- _Записи листинга_:
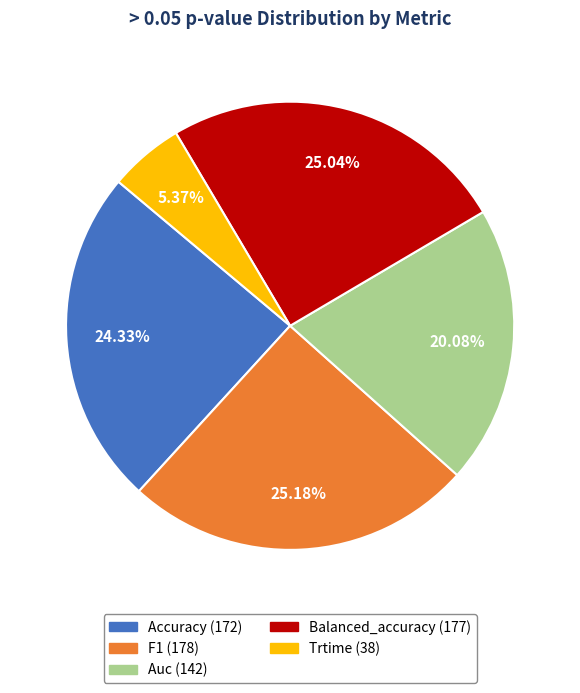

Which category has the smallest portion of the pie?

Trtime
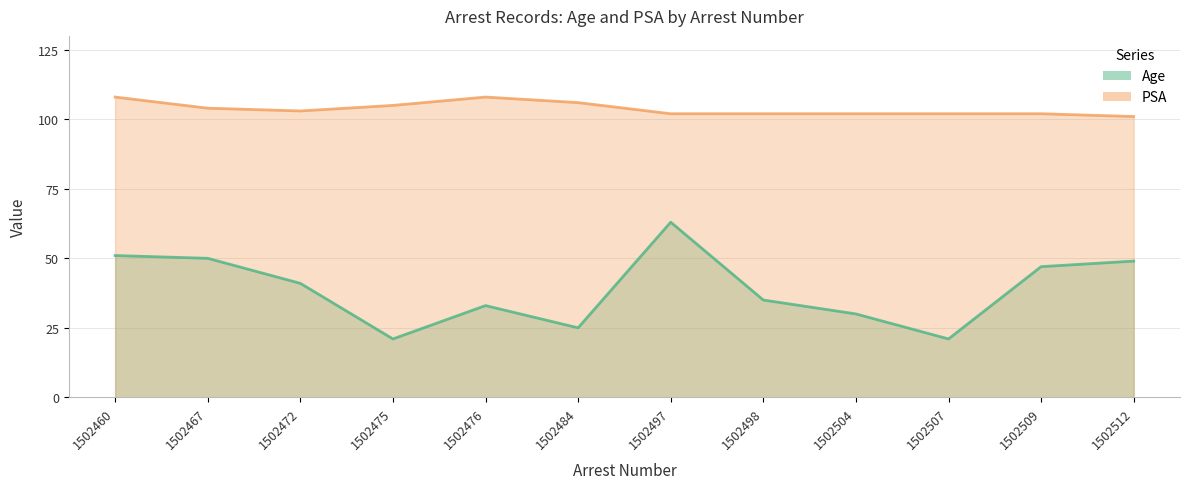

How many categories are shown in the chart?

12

---

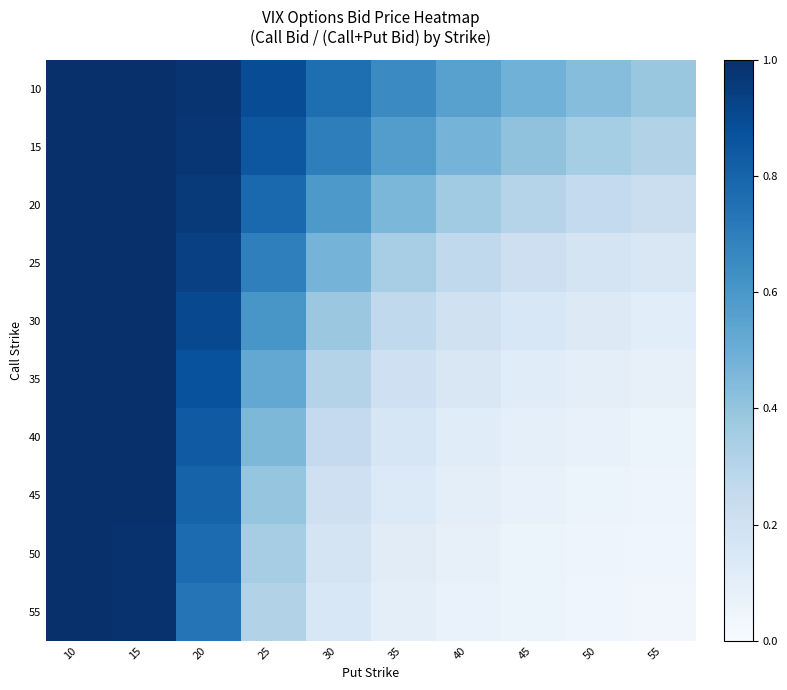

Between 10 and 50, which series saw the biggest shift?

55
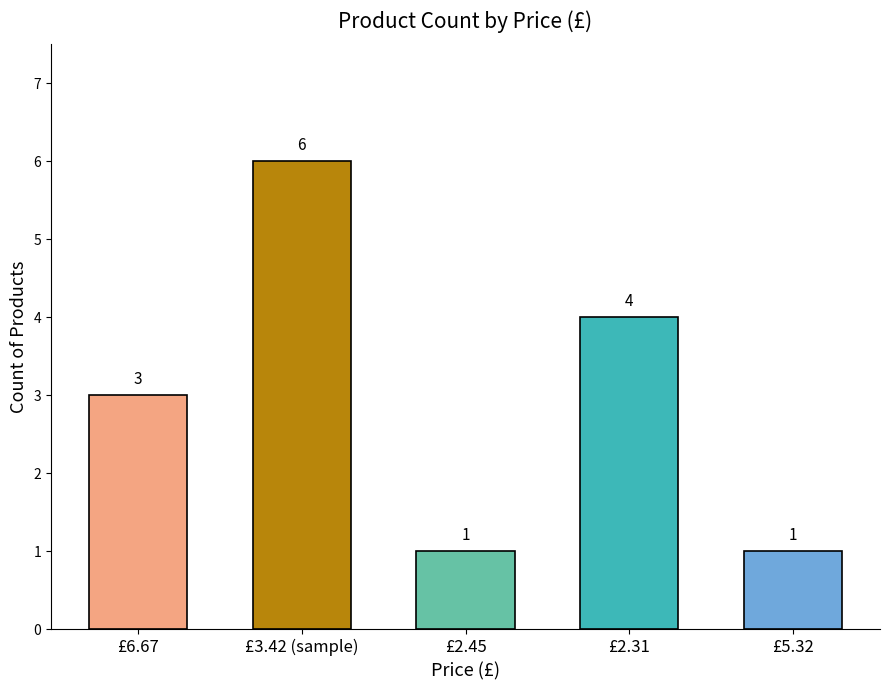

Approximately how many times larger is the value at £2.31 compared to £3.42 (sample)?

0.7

- _Цель задания_: Воспроизведите строки листинга, начиная со строки, содержащей «Which category has», и заканчивая строкой, содержащей «How many categories are shown in the chart?», включительно, подставив «donut» вместо «pie». Изображения в ответ не включайте.

- _Поле ответа_:
Which category has the smallest portion of the donut?

Trtime

How many categories are shown in the chart?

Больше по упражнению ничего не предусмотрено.